Stored dataset items

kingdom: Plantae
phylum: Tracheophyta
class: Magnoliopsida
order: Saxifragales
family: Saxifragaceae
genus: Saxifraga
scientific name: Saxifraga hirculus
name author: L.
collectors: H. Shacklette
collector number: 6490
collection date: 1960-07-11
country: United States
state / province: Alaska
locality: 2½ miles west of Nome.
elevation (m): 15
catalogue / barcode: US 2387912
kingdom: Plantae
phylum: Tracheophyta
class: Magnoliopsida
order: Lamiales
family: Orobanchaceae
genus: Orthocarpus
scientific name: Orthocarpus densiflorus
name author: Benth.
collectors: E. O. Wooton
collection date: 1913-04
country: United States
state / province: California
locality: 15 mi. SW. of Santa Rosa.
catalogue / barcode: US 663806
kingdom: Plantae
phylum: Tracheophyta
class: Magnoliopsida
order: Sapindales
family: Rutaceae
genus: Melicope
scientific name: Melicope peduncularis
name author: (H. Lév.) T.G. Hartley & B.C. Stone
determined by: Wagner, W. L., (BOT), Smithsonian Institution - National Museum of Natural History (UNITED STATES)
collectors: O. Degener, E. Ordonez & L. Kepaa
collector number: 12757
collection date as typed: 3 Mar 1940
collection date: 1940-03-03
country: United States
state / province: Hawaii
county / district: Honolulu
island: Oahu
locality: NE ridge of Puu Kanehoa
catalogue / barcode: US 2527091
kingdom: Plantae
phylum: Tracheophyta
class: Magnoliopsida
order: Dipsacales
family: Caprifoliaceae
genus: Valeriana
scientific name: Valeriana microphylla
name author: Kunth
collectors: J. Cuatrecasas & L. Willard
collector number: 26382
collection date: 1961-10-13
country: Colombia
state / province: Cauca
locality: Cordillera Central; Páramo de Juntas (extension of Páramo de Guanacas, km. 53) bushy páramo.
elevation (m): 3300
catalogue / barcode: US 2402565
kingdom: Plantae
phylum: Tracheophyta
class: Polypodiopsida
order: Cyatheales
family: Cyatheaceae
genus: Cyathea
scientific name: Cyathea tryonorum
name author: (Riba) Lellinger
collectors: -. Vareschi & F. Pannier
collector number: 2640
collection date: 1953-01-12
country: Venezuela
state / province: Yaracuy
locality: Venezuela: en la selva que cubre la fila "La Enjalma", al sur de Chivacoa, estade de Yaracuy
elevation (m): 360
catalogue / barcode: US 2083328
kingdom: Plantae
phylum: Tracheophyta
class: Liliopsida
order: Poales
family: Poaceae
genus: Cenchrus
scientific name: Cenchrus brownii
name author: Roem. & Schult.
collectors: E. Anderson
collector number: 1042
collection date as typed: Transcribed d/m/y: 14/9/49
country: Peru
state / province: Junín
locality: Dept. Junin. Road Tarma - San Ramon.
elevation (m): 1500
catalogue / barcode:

**Exercise brief**
Copy the lines of the data word for word, starting at the line that contains "order: Dipsacales" and stopping after the line that contains "genus: Cyathea".

**Response to this task**
order: Dipsacales
family: Caprifoliaceae
genus: Valeriana
scientific name: Valeriana microphylla
name author: Kunth
collectors: J. Cuatrecasas & L. Willard
collector number: 26382
collection date: 1961-10-13
country: Colombia
state / province: Cauca
locality: Cordillera Central; Páramo de Juntas (extension of Páramo de Guanacas, km. 53) bushy páramo.
elevation (m): 3300
catalogue / barcode: US 2402565
kingdom: Plantae
phylum: Tracheophyta
class: Polypodiopsida
order: Cyatheales
family: Cyatheaceae
genus: Cyathea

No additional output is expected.